Bradley Manning was cleared of “aiding the enemy,” but found guilty of 20 counts, six under the Espionage Act, for leaking documents and video to WikiLeaks (including video of US military officers killing Reuters journalists in Iraq).

Here’s a statement from the Center for Constitutional Rights:

“While the ‘aiding the enemy’ charges (on which Manning was rightly acquitted) received the most attention from the mainstream media, the Espionage Act itself is a discredited relic of the WWI era, created as a tool to suppress political dissent and antiwar activism, and it is outrageous that the government chose to invoke it in the first place against Manning. Government employees who blow the whistle on war crimes, other abuses and government incompetence should be protected under the First Amendment.
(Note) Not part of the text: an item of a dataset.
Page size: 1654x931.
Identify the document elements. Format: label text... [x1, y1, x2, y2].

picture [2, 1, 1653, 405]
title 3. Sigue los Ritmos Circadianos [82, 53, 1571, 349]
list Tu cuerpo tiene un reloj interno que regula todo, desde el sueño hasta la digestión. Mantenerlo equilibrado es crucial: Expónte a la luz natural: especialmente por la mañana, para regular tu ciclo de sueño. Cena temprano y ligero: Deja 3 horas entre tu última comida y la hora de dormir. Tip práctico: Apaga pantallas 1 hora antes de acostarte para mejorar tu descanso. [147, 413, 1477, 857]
“We now live in a country where someone who exposes war crimes can be sentenced to life even if not found guilty of aiding the enemy, while those responsible for the war crimes remain free. If the government equates being a whistleblower with espionage or aiding the enemy, what is the future of journalism in this country?  What is the future of the First Amendment?

“Manning’s treatment, prosecution, and sentencing have one purpose: to silence potential whistleblowers and the media as well. One of the main targets has been our clients, WikiLeaks and Julian Assange, for publishing the leaks. Given the U.S. government’s treatment of Manning, Assange should be granted asylum in his home country of Australia and given the protections all journalists and publishers deserve.

“We stand in solidarity with Bradley Manning and call for the government to take heed and end its assault on the First Amendment.”